Hopes fade as Italy death quake toll rises
Relatives of the missing watched in agony today as rescuers dug by hand for survivors in the earthquake ravaged Italian city of L’Aquila.
The death toll from the country’s worst quake in nearly 30 years jumped to 207 as bodies were recovered and identified.
Tent camps housed some of the 50,000 left homeless by Italy’s worst earthquake in three decades, but many spent the night in the chill mountain air without blankets or covers.
Officials said between 10,000 and 15,000 buildings were either damaged or destroyed in the Abruzzo region.
Aerial footage showed the scale of the destruction among L’Aquila’s Romanesque, Gothic, Baroque and Renaissance architectural treasures. Roofs were missing from modern buildings, old churches had fallen walls and parts of medieval buildings had tumbled to the ground.

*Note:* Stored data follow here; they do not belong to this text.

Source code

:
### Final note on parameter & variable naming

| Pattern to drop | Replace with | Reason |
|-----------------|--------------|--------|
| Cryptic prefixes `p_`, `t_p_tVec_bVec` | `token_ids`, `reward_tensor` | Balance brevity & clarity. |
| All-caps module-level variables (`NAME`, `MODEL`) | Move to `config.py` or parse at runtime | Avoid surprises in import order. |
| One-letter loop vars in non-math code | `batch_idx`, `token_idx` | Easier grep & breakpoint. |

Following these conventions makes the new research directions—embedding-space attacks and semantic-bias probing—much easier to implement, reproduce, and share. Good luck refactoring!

Chief firefighter Sergio Basti said rescue crews had to “surgically” remove big chunks of fallen masonry since the four were in a hard-to-reach spot and the building was so unstable.
Hopes were briefly raised when rescuers located four students trapped inside a partially collapsed dormitory, but they were declared dead at the scene.
Italian prime minister Silvio Berlusconi surveyed the devastated region by helicopter and said the rescue efforts would continue for two more days – “until it is certain that there is no one else alive.”
He said 15 people were still missing and that at least 100 of the roughly 1,000 injured people were in serious condition.
Rescuers were still trying to reach the area’s more isolated hamlets.
While the elderly, children and pregnant women were given priority at tent camps in the area, others were sleeping in cars or making arrangements to stay with relatives or in second homes out of the quake zone.
Some elderly people appeared to be disoriented as they walked among the tents, and people tending them complained about the lack of blankets.
Rescue workers arrived from throughout Italy, from as far away as Venice and Genoa. Part of L’Aquila’s main hospital was evacuated for fear of collapse, and few operating rooms were in use. Bloodied victims waited in hospital hallways or in the courtyard and many were being treated in the open.
Italy’s national police chief, Antonio Manganelli, said several people had been arrested for looting from abandoned houses.
The quake took a severe toll on L’Aquila’s prized architectural heritage. Many landmarks were damaged, including part of the red-and-white stone basilica of Santa Maria di Collemaggio.
The bell tower of the 16th-century San Bernardino church and the cupola of the Baroque Sant’Agostino church also fell.
Stones tumbled down from the city’s cathedral, which was rebuilt after a 1703 earthquake.
Damage to monuments was reported as far away as Rome, where cracks appeared at the thermal baths built in the Third century by the emperor Caracalla.
It was Italy’s deadliest quake since November 1980, when a 6.9-magnitude shock hit southern regions, leveling villages and causing 3,000 deaths.
The last major quake to hit central Italy was in the south-central Molise region in October 2002, killing 28 people, of which 27 were children who died when their school collapsed.